Dataset START
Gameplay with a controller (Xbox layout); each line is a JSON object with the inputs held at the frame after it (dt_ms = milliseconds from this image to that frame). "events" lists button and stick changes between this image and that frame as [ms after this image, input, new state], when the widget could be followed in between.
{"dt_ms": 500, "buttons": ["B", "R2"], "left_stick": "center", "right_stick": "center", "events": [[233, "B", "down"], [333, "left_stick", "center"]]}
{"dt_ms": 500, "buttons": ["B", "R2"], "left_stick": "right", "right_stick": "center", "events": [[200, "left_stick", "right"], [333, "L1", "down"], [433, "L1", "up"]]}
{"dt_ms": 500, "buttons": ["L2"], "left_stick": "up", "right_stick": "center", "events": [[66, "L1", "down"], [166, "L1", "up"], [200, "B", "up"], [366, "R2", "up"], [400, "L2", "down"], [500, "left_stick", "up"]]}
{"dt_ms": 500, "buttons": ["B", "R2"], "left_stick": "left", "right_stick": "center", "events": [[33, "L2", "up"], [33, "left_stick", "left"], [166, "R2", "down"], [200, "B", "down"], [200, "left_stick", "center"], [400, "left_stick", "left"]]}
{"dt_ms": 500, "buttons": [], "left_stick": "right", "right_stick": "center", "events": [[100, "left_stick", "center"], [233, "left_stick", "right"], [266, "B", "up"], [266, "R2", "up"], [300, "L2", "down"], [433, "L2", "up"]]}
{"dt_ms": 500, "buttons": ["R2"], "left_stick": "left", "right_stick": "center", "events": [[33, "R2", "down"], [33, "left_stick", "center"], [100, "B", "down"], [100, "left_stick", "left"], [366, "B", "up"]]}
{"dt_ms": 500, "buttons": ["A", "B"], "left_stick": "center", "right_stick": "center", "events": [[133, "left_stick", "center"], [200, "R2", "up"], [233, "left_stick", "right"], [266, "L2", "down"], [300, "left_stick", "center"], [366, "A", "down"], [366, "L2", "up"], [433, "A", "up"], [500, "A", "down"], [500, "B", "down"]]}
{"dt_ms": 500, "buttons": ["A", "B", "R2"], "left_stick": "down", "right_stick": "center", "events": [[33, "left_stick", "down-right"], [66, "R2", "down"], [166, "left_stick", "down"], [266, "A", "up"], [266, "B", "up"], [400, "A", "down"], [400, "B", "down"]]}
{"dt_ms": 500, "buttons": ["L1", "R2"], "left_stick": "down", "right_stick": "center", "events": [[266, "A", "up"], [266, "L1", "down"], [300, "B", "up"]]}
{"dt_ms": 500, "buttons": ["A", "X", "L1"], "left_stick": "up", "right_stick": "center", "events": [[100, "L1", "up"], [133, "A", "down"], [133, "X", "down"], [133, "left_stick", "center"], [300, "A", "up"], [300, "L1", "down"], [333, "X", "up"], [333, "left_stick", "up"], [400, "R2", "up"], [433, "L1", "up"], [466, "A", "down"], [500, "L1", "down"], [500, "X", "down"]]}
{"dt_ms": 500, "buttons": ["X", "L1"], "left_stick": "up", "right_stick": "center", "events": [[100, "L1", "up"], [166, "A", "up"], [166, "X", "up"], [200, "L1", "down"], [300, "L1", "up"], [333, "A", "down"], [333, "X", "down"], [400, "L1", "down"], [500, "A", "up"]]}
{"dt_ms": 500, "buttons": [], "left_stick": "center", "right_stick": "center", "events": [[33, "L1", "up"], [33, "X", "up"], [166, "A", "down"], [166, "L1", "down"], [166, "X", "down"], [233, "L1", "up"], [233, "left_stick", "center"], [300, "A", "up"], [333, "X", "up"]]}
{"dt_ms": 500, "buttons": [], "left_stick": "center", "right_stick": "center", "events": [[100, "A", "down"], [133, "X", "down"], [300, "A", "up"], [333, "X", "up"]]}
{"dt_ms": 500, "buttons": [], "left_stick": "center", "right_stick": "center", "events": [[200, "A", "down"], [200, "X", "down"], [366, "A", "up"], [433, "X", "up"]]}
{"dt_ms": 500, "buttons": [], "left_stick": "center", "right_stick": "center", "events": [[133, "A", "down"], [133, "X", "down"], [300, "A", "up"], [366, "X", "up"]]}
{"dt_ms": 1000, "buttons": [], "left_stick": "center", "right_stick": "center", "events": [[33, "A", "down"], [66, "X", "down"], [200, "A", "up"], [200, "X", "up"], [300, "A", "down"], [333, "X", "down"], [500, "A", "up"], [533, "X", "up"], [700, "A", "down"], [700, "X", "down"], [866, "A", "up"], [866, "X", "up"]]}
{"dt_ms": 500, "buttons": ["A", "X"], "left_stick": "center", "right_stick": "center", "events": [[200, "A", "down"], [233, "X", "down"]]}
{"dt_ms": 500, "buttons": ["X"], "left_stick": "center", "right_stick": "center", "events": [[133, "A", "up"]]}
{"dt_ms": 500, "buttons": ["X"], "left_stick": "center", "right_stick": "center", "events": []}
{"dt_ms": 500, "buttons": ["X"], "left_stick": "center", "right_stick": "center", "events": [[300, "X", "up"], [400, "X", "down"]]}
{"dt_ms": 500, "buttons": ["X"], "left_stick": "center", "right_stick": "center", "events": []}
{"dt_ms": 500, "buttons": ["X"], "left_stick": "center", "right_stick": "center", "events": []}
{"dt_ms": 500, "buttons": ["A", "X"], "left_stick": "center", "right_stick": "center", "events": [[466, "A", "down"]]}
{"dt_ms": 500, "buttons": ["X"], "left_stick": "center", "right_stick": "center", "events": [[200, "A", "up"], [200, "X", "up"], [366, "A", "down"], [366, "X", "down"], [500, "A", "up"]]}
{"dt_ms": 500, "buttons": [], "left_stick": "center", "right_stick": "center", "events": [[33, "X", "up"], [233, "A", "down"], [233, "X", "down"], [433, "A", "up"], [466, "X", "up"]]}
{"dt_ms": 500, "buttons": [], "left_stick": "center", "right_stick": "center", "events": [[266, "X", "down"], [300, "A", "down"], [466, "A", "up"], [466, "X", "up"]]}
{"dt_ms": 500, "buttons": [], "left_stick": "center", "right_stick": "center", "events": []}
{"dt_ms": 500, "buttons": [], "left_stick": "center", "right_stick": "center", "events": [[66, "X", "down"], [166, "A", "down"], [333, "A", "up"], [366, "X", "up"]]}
Dataset END
= What is needed =
Exactly as written, return every line of the material.

= Completed exercise =
Gameplay with a controller (Xbox layout); each line is a JSON object with the inputs held at the frame after it (dt_ms = milliseconds from this image to that frame). "events" lists button and stick changes between this image and that frame as [ms after this image, input, new state], when the widget could be followed in between.
{"dt_ms": 500, "buttons": ["B", "R2"], "left_stick": "center", "right_stick": "center", "events": [[233, "B", "down"], [333, "left_stick", "center"]]}
{"dt_ms": 500, "buttons": ["B", "R2"], "left_stick": "right", "right_stick": "center", "events": [[200, "left_stick", "right"], [333, "L1", "down"], [433, "L1", "up"]]}
{"dt_ms": 500, "buttons": ["L2"], "left_stick": "up", "right_stick": "center", "events": [[66, "L1", "down"], [166, "L1", "up"], [200, "B", "up"], [366, "R2", "up"], [400, "L2", "down"], [500, "left_stick", "up"]]}
{"dt_ms": 500, "buttons": ["B", "R2"], "left_stick": "left", "right_stick": "center", "events": [[33, "L2", "up"], [33, "left_stick", "left"], [166, "R2", "down"], [200, "B", "down"], [200, "left_stick", "center"], [400, "left_stick", "left"]]}
{"dt_ms": 500, "buttons": [], "left_stick": "right", "right_stick": "center", "events": [[100, "left_stick", "center"], [233, "left_stick", "right"], [266, "B", "up"], [266, "R2", "up"], [300, "L2", "down"], [433, "L2", "up"]]}
{"dt_ms": 500, "buttons": ["R2"], "left_stick": "left", "right_stick": "center", "events": [[33, "R2", "down"], [33, "left_stick", "center"], [100, "B", "down"], [100, "left_stick", "left"], [366, "B", "up"]]}
{"dt_ms": 500, "buttons": ["A", "B"], "left_stick": "center", "right_stick": "center", "events": [[133, "left_stick", "center"], [200, "R2", "up"], [233, "left_stick", "right"], [266, "L2", "down"], [300, "left_stick", "center"], [366, "A", "down"], [366, "L2", "up"], [433, "A", "up"], [500, "A", "down"], [500, "B", "down"]]}
{"dt_ms": 500, "buttons": ["A", "B", "R2"], "left_stick": "down", "right_stick": "center", "events": [[33, "left_stick", "down-right"], [66, "R2", "down"], [166, "left_stick", "down"], [266, "A", "up"], [266, "B", "up"], [400, "A", "down"], [400, "B", "down"]]}
{"dt_ms": 500, "buttons": ["L1", "R2"], "left_stick": "down", "right_stick": "center", "events": [[266, "A", "up"], [266, "L1", "down"], [300, "B", "up"]]}
{"dt_ms": 500, "buttons": ["A", "X", "L1"], "left_stick": "up", "right_stick": "center", "events": [[100, "L1", "up"], [133, "A", "down"], [133, "X", "down"], [133, "left_stick", "center"], [300, "A", "up"], [300, "L1", "down"], [333, "X", "up"], [333, "left_stick", "up"], [400, "R2", "up"], [433, "L1", "up"], [466, "A", "down"], [500, "L1", "down"], [500, "X", "down"]]}
{"dt_ms": 500, "buttons": ["X", "L1"], "left_stick": "up", "right_stick": "center", "events": [[100, "L1", "up"], [166, "A", "up"], [166, "X", "up"], [200, "L1", "down"], [300, "L1", "up"], [333, "A", "down"], [333, "X", "down"], [400, "L1", "down"], [500, "A", "up"]]}
{"dt_ms": 500, "buttons": [], "left_stick": "center", "right_stick": "center", "events": [[33, "L1", "up"], [33, "X", "up"], [166, "A", "down"], [166, "L1", "down"], [166, "X", "down"], [233, "L1", "up"], [233, "left_stick", "center"], [300, "A", "up"], [333, "X", "up"]]}
{"dt_ms": 500, "buttons": [], "left_stick": "center", "right_stick": "center", "events": [[100, "A", "down"], [133, "X", "down"], [300, "A", "up"], [333, "X", "up"]]}
{"dt_ms": 500, "buttons": [], "left_stick": "center", "right_stick": "center", "events": [[200, "A", "down"], [200, "X", "down"], [366, "A", "up"], [433, "X", "up"]]}
{"dt_ms": 500, "buttons": [], "left_stick": "center", "right_stick": "center", "events": [[133, "A", "down"], [133, "X", "down"], [300, "A", "up"], [366, "X", "up"]]}
{"dt_ms": 1000, "buttons": [], "left_stick": "center", "right_stick": "center", "events": [[33, "A", "down"], [66, "X", "down"], [200, "A", "up"], [200, "X", "up"], [300, "A", "down"], [333, "X", "down"], [500, "A", "up"], [533, "X", "up"], [700, "A", "down"], [700, "X", "down"], [866, "A", "up"], [866, "X", "up"]]}
{"dt_ms": 500, "buttons": ["A", "X"], "left_stick": "center", "right_stick": "center", "events": [[200, "A", "down"], [233, "X", "down"]]}
{"dt_ms": 500, "buttons": ["X"], "left_stick": "center", "right_stick": "center", "events": [[133, "A", "up"]]}
{"dt_ms": 500, "buttons": ["X"], "left_stick": "center", "right_stick": "center", "events": []}
{"dt_ms": 500, "buttons": ["X"], "left_stick": "center", "right_stick": "center", "events": [[300, "X", "up"], [400, "X", "down"]]}
{"dt_ms": 500, "buttons": ["X"], "left_stick": "center", "right_stick": "center", "events": []}
{"dt_ms": 500, "buttons": ["X"], "left_stick": "center", "right_stick": "center", "events": []}
{"dt_ms": 500, "buttons": ["A", "X"], "left_stick": "center", "right_stick": "center", "events": [[466, "A", "down"]]}
{"dt_ms": 500, "buttons": ["X"], "left_stick": "center", "right_stick": "center", "events": [[200, "A", "up"], [200, "X", "up"], [366, "A", "down"], [366, "X", "down"], [500, "A", "up"]]}
{"dt_ms": 500, "buttons": [], "left_stick": "center", "right_stick": "center", "events": [[33, "X", "up"], [233, "A", "down"], [233, "X", "down"], [433, "A", "up"], [466, "X", "up"]]}
{"dt_ms": 500, "buttons": [], "left_stick": "center", "right_stick": "center", "events": [[266, "X", "down"], [300, "A", "down"], [466, "A", "up"], [466, "X", "up"]]}
{"dt_ms": 500, "buttons": [], "left_stick": "center", "right_stick": "center", "events": []}
{"dt_ms": 500, "buttons": [], "left_stick": "center", "right_stick": "center", "events": [[66, "X", "down"], [166, "A", "down"], [333, "A", "up"], [366, "X", "up"]]}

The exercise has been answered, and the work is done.